Assigned task. Rewrite the phone discussion from "5130 looks like" up to and including "priority then camera......", replacing "priority" with "top concern".

---------- Provided text

Camera quality is also improved especially in low light condition . but it takes time to finally save it in *.jpg format .(happnes in background but still it is slower)
*img504.imageshack.us/img504/1541/image0021d.th.jpg

 this is an example , the picture was taken in darker environment than it looks

Phone slow problem is mostly seen in slower S60 devices like 6600 , newer S60 device equipped with faster processor are anyday faster .


----------



## MetalheadGautham (Aug 16, 2009)

^^Did you try a 16GB card ? I really want someone to try a 16GB Card on 5130XM.


----------



## max_demon (Aug 16, 2009)

^^ i havent tried 16 gb ones but gsmarena has ,


----------



## 6x6 (Aug 16, 2009)

5130 looks like chinees phones. (or may be chinees phones look like 5130  )

G502 has better camera , if your priority is camera then go for G502. and it has 3G

if you dont buying mainly for camera and music is your priority then 5130 is cheap solution, you will save ~2k


----------



## pr.itdude (Aug 16, 2009)

definitely.....music is my first priority then camera......
and i think 3G is a dream till now.....

--------------------
---------- Collected material

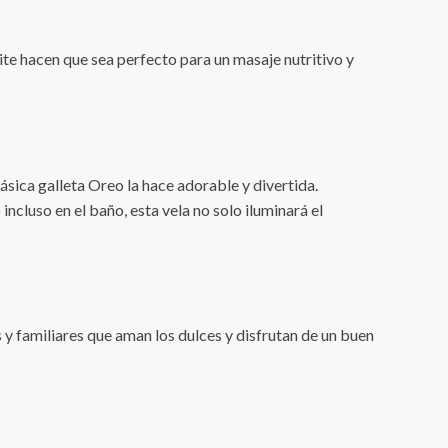
ite hacen que sea perfecto para un masaje nutritivo y
ásica galleta Oreo la hace adorable y divertida.
 incluso en el baño, esta vela no solo iluminará el
 y familiares que aman los dulces y disfrutan de un buen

--------------------

Task output.
5130 looks like chinees phones. (or may be chinees phones look like 5130  )

G502 has better camera , if your top concern is camera then go for G502. and it has 3G

if you dont buying mainly for camera and music is your top concern then 5130 is cheap solution, you will save ~2k


----------



## pr.itdude (Aug 16, 2009)

definitely.....music is my first top concern then camera......